Thursday, May 15, 2008
No Substitute For Words On Paper
No, this isn't going to be one of those posts that says "Books are dead," or "The Kindle is going to replace traditional books." It's not even going to discuss the merits of the Kindle or the Sony Reader or any of those things. For that, by the way, check out this posting. Now that I have your attention, I want to mention the practice of doing a final edit of a manuscript on a print-out, instead of in an electronic format.
I know that many editors and agents now prefer their submissions come electronically. When I began this writing journey, less than four years ago, proposals were made in hard-copy, sent via snail mail, and were always accompanied by the traditional SASE, the return of which always produced a cold sweat. In my supply cabinet, I still have a few of those soft plastic report covers I used for this purpose. How times change.

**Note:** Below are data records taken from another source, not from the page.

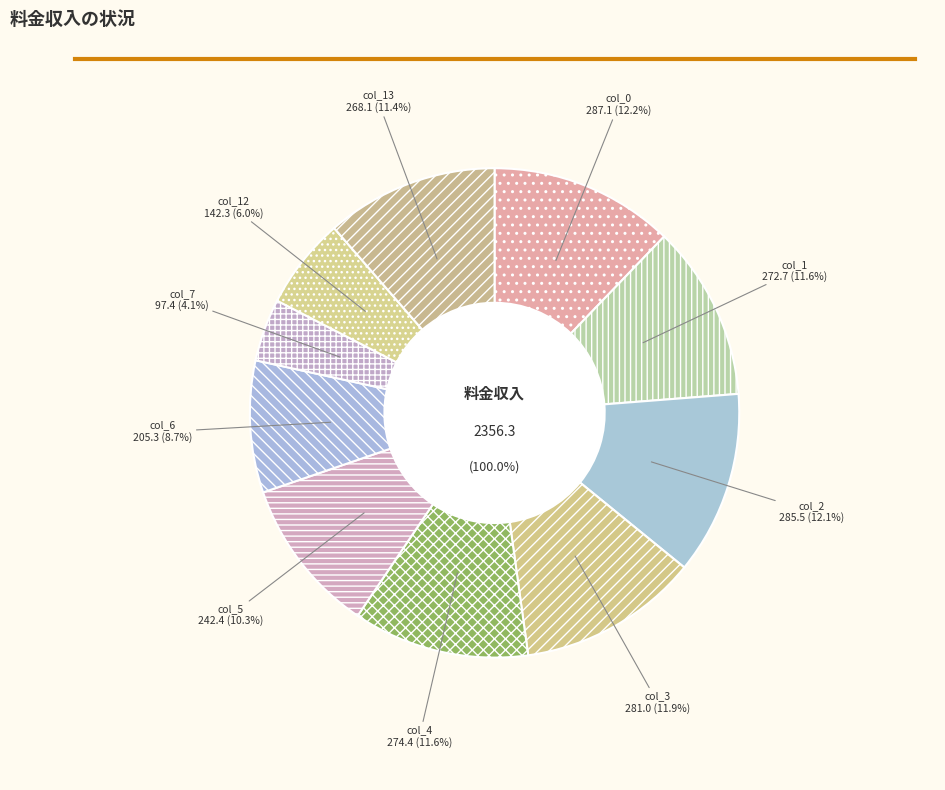

What is the smallest slice in the pie chart?

col_7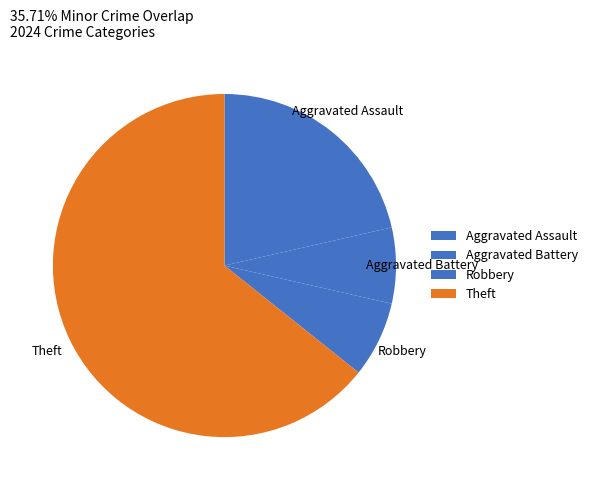

How many segments does this pie chart have?

4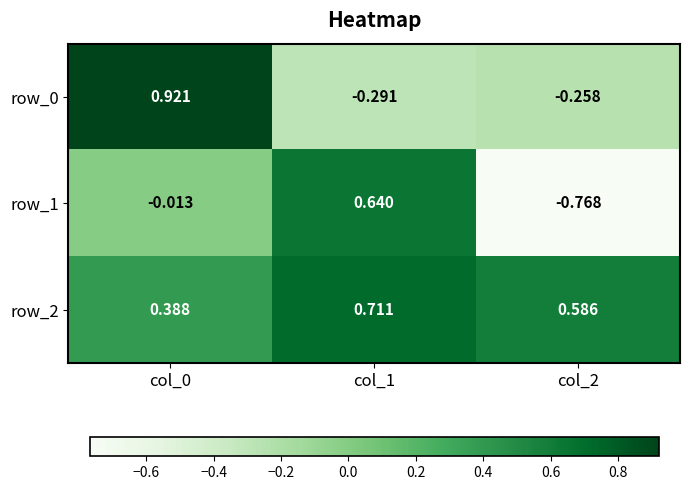

Is the value of row_0 at col_0 greater than the value of row_1 at col_0?

Yes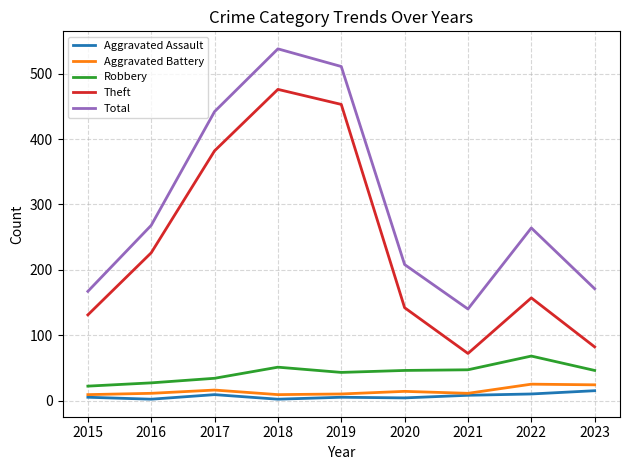

Is this an area chart (filled region under the line)?

No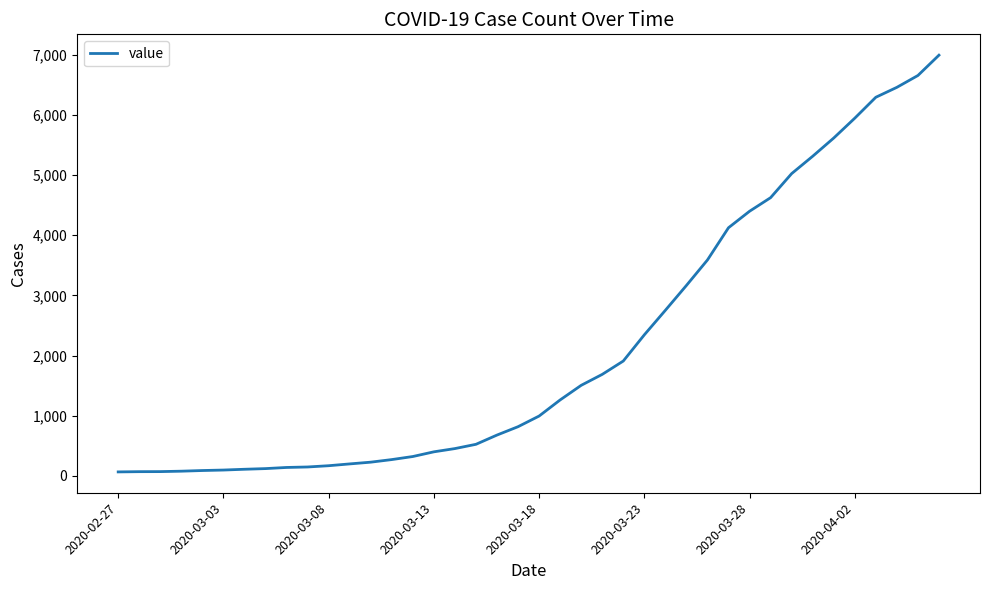

What is the difference between the maximum and minimum values?

6931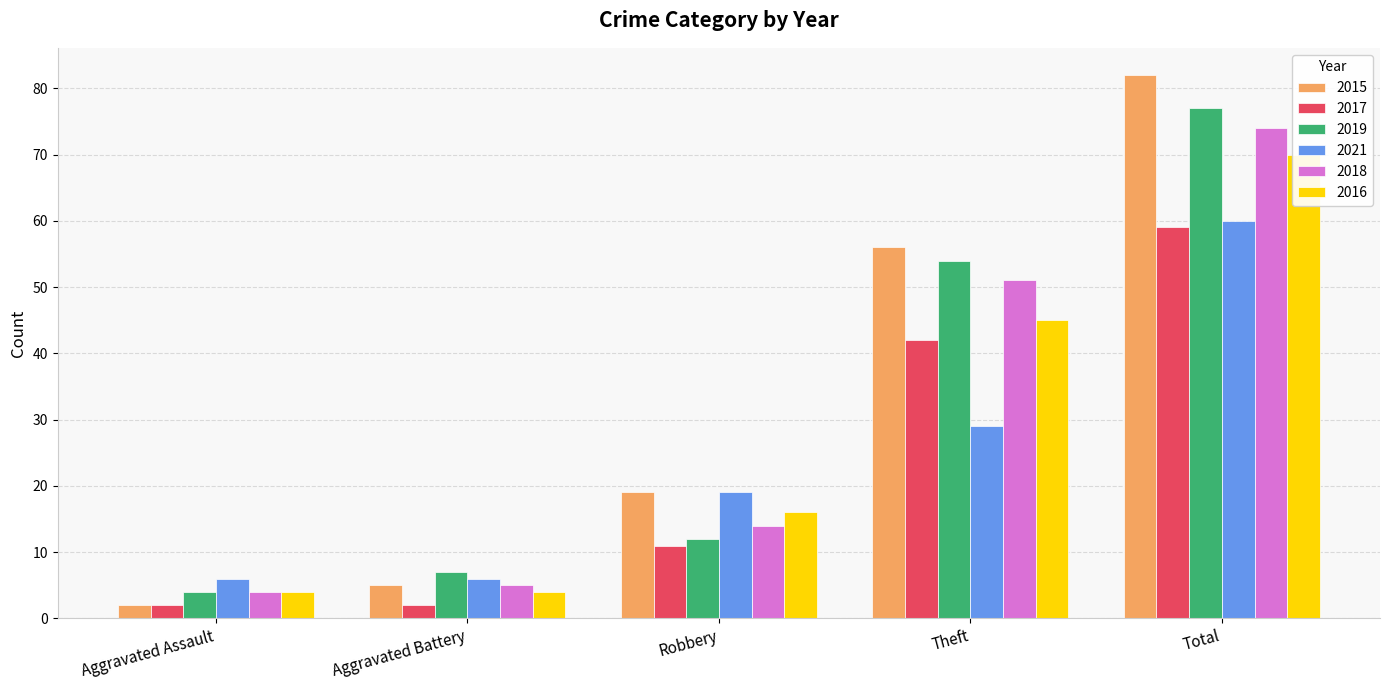

What is the sum of all 2021 values?

120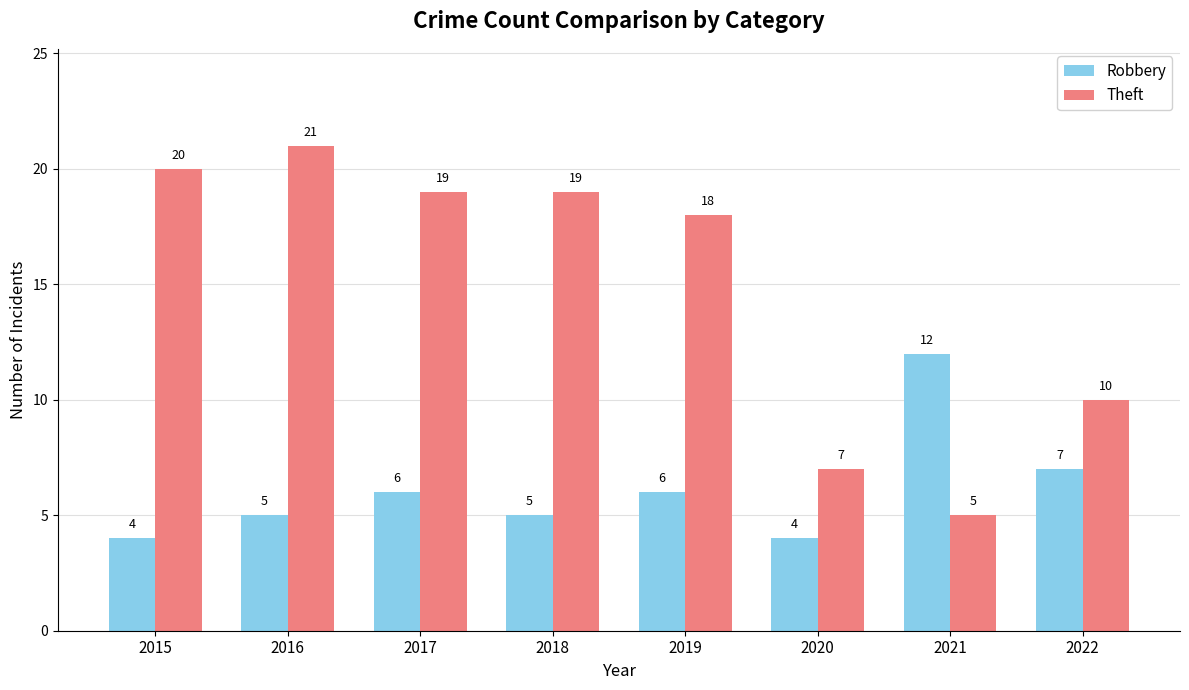

Reading left to right, what are all the values shown in this chart?

Robbery: 4	5	6	5	6	4	12	7
Theft: 20	21	19	19	18	7	5	10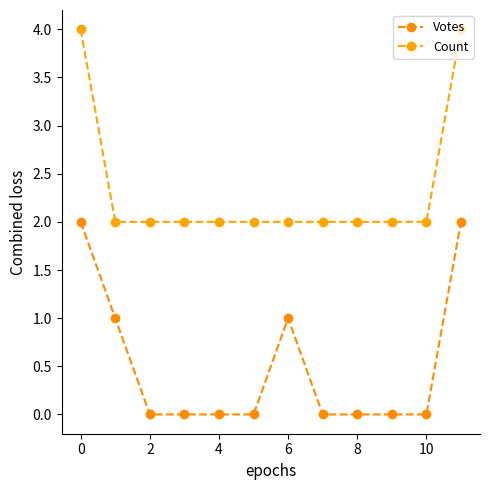

True or false: Count and Votes cross at least once.

False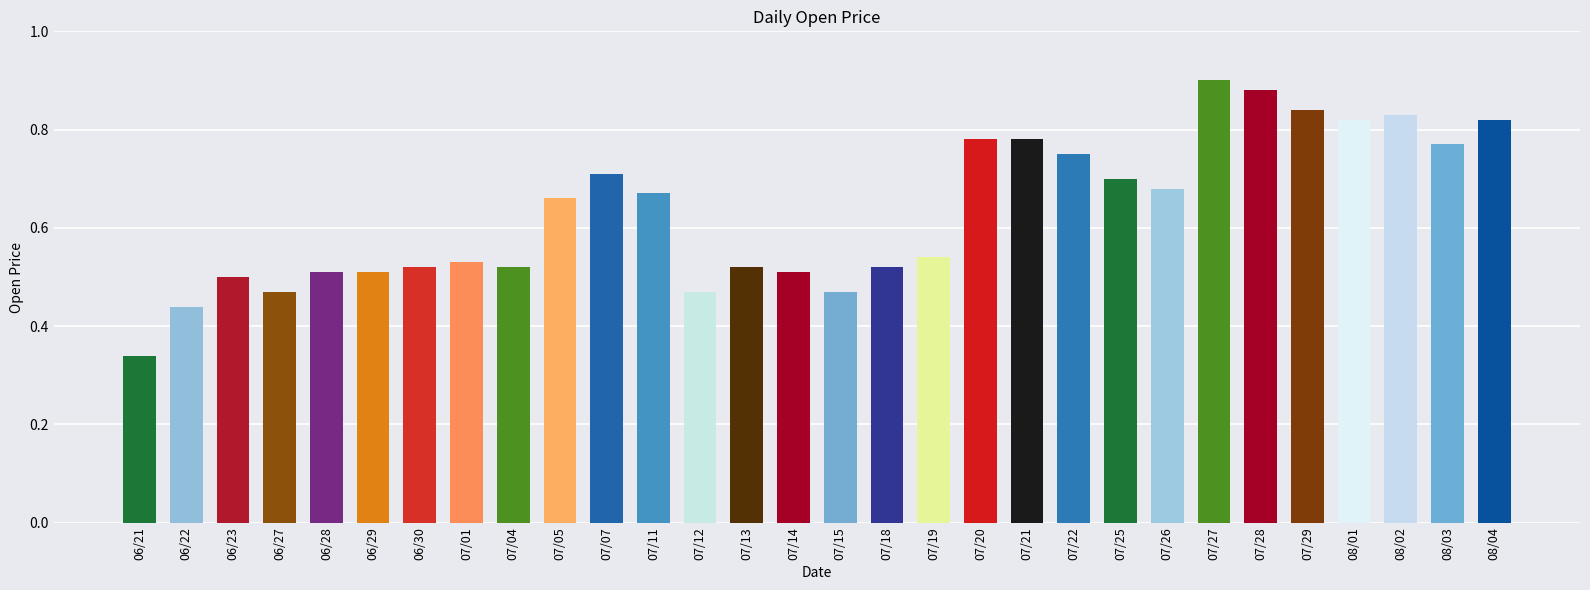

What is the label of the 2nd bar from the left?

06/22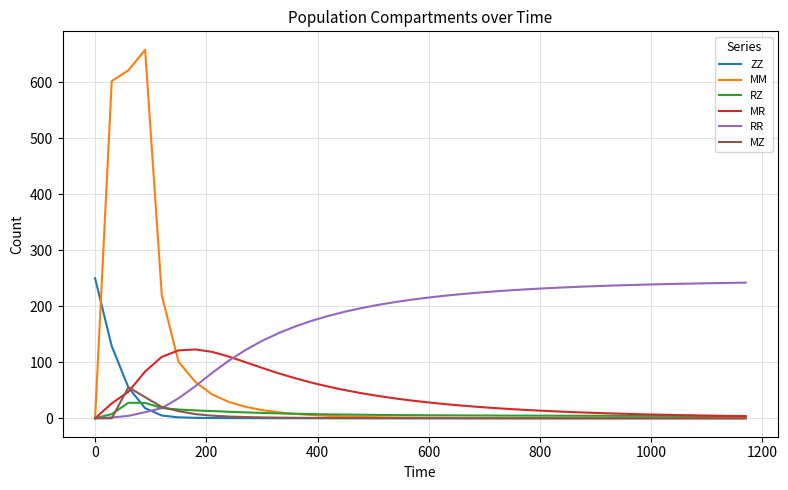

What is the maximum value shown in the chart?

657.6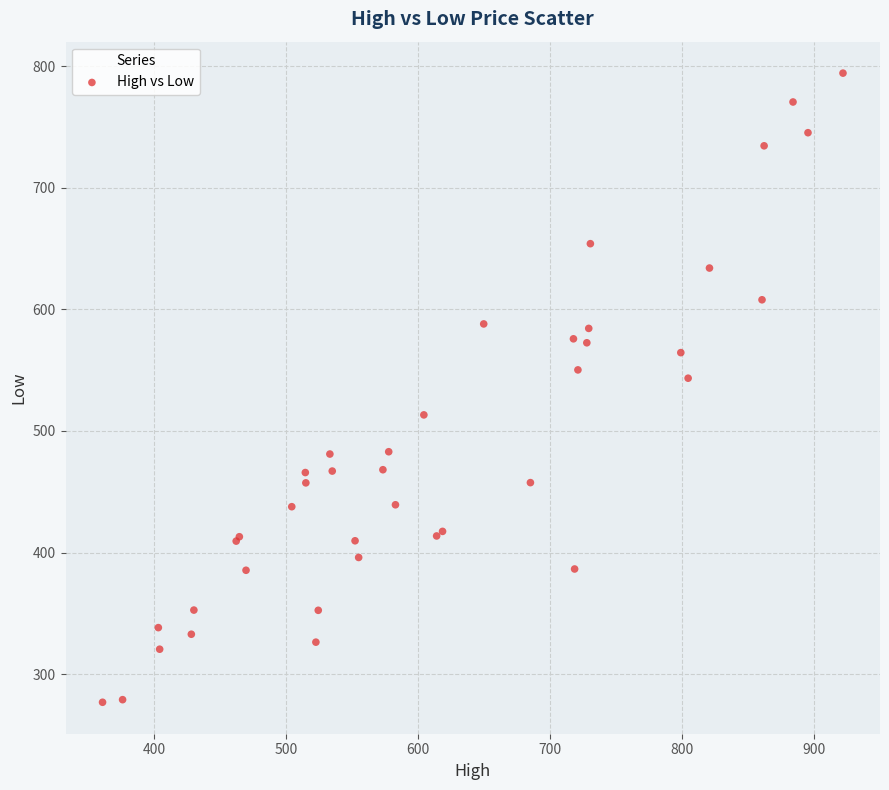

What Y value in the scatter plot is closest to 535?

543.4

I guess there may be those among us who still do drafts in longhand. My old Royal typewriter has long since disappeared, but there are probably even a few authors who use such an instrument. However, now the writing method for most of us is the computer. But when it comes time to do that final edit--the one in which I look for repeated words, inconsistencies, even using the wrong name for a character--I want to look at the words on a sheet of paper. While I mull over some options for my writing future, I'm putting the finishing touches on my latest novel. I'd polished and polished it on the computer. Then I spent twenty bucks and emailed it to Office Max to have them print out a manuscript. In going over it, I've found a number of errors that simply eluded me when they were viewed on a monitor, even a big-screen one. I don't know why this is, but I can attest that it's held true every time I've done it.
You may or may not choose to follow my example in this, but I wanted to mention it. It's not as important as some of the other "rules" by which we write: keep point of view consistent, avoid passive voice, minimize speaker attributions. But when you're trying to produce a manuscript that will bring forth the "standard rich and famous contract" of which we all dream, every little bit helps.